Democrats in Washington reflexively look to the government to provide solutions, evidenced by nationalizing Freddie Mac and General Motors, bailing out AIG and other institutions too-big-to-fail and offering myriad and complex proposals to socialize our healthcare system.
When it comes to the climate change debate, it is curious to hear Democrats tout the virtues of the invisible hand – the ability of the free market to discover the most efficient way to reduce domestic emissions of carbon dioxide. Yet this is the rhetoric around Cap-and-Trade as Congress prepares to vote this week.
Americans should not be fooled.
Democrats have not suddenly awakened to the principles of free market economics, adopted them wholesale, and incorporated them into an aggressive legislative agenda to reduce carbon emissions. On the contrary, the Democrats remain fully committed to market intervention, federal mandates and government subsidies.
The imposition of carbon caps and the creation of a carbon market – key components of the Democrats’ plan – are subtle attempts to raise taxes and increase government spending. Except with this scheme, new taxes and higher spending are disguised by terms like “allowance” and “offsets.” But don’t let the doublespeak fool you. Cap-and-Trade, like any other tax, takes money out of your pocket and gives it to politicians and bureaucrats in Washington to spend.
Basically, the scheme establishes a system whereby the Federal Government caps the maximum allowable emissions of carbon dioxide. Major emitters are then required to have allowances that account for their yearly emissions. If the emitters are not able to make the necessary reductions, they can purchase additional allowances and offsets on a newly created carbon market.
These allowances are very valuable. Initially, President Obama wanted private companies to pay the government for 100% of the value of the allowances in order to avoid windfall profits. However, there was very little appetite in Washington for a 100% auction. So Henry Waxman and Nancy Pelosi crafted a bill that would give away for free 85% of the allowances, subject to exclusive Congressional discretion.
Not surprisingly, the opportunity for more government handouts has increased the number of lobbyists representing affected industries by 14 % in the first four months of this Congress. In exchange for the allowances, these groups have agreed to support the legislation, which effectively carves out an environmentally-friendly pay-to-play system that gives politicians another way to earmark themselves into flush campaign coffers.

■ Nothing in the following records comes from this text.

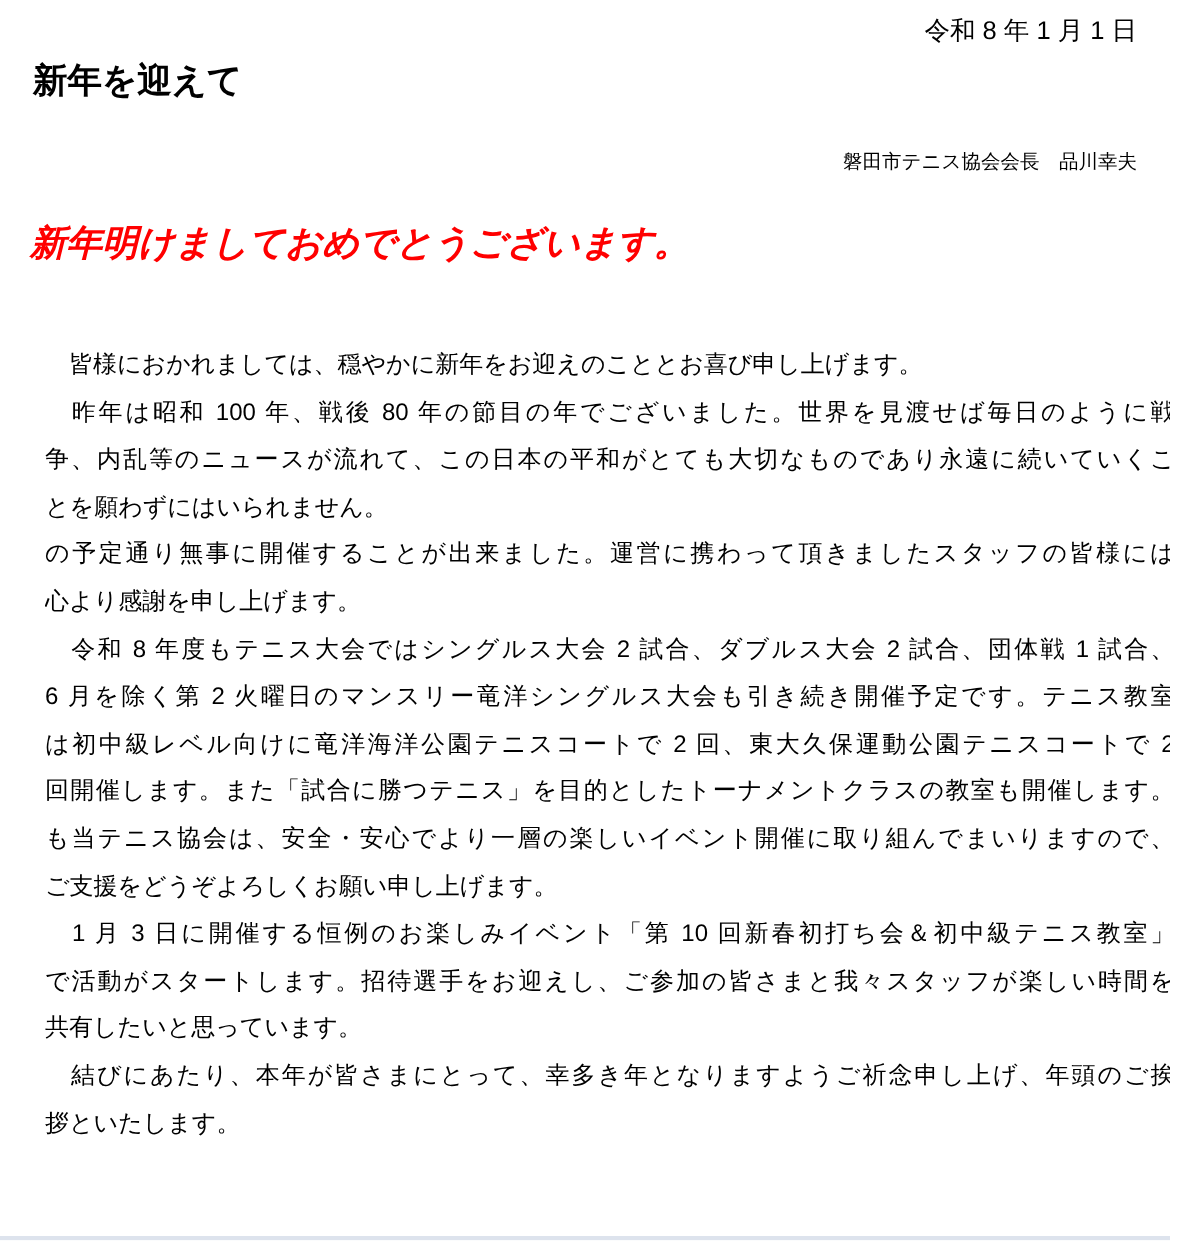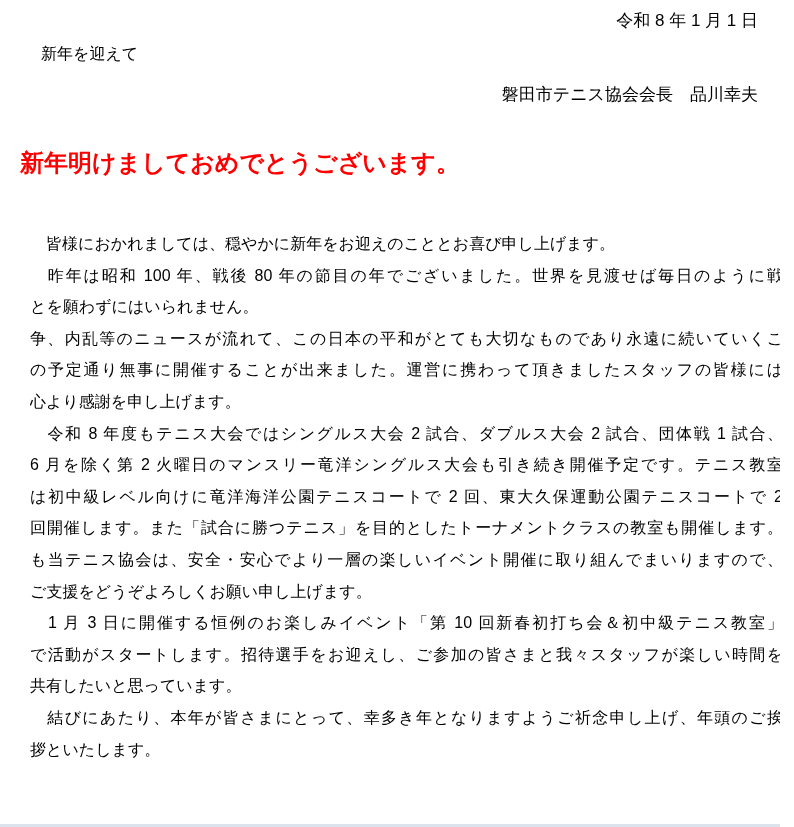--- a/index.html
+++ b/index.html
@@ -29,10 +29,11 @@
   .title{
     position:absolute;
     top:43px;
-    left:41px;
-    font-size:16px;
+    left:22px;
+    font-size:23px;
     line-height:21px;
     white-space:pre;
+    font-weight:bold;
   }
   .signature{
     position:absolute;

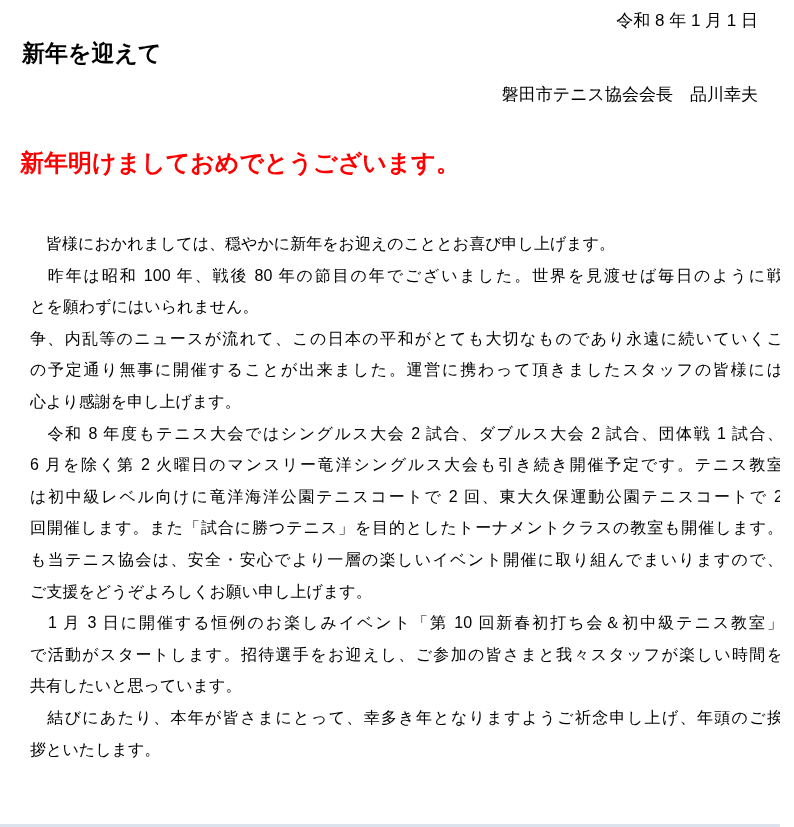--- a/index.html
+++ b/index.html
@@ -37,9 +37,9 @@
   }
   .signature{
     position:absolute;
-    top:84px;
+    top:97px;
     right:22px;
-    font-size:17px;
+    font-size:13px;
     line-height:21px;
     white-space:pre;
   }

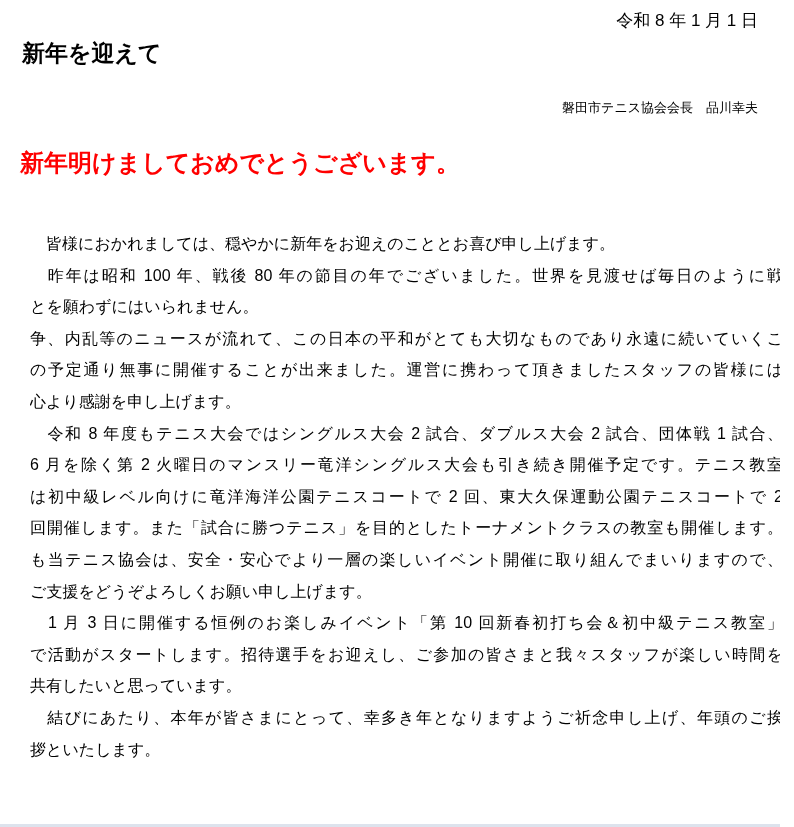--- a/index.html
+++ b/index.html
@@ -53,6 +53,7 @@
     line-height:28px;
     color:var(--headline-color);
     white-space:pre;
+    font-style:italic;
   }
   .body-text{
     position:absolute;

Several independent studies, by the Coalition for Affordable American Energy, the National Black Chamber of Commerce, and the Heritage Foundation, predict that the burden of cap-and-trade will range between $730 and $3,000 per household, no small burden for working families in this economy. For some families, paying the carbon tax means they will not be able to purchase a new car, for others it could mean holding off buying clothes for the school year or fewer groceries every week.
Ironically, this allowance market is not even necessary to achieve reductions in greenhouse gasses. In fact, America already possesses the innovative technologies – like nuclear energy – that promise to advance low-carbon energy alternatives, but Democrats in Congress aren’t interested in sensible solutions when a massive tax is in view.
Even the degree to which cap-and-trade is able to address climate change is in question. David Sokol, Chairman of MidAmerica Energy Holdings Company recently explained to Congress, the Waxman/Markey trading mechanism “will not reduce greenhouse gas emissions by one ounce.” Instead, according to economist David Montgomery, “allocations do shift who bears the burden across industries, regions, and income groups.”
Establishing a mandatory carbon market merely enables politicians to obscure the cost of a back-breaking and complex new tax scheme, and Americans should not be fooled by the slick packaging. They won’t be fooled by the skyrocketing energy bill they’ll start receiving if Cap-and-Trade becomes law.
Congressman Issa represents California's 49th congressional district and serves on the House Committee on Oversight and Government Reform.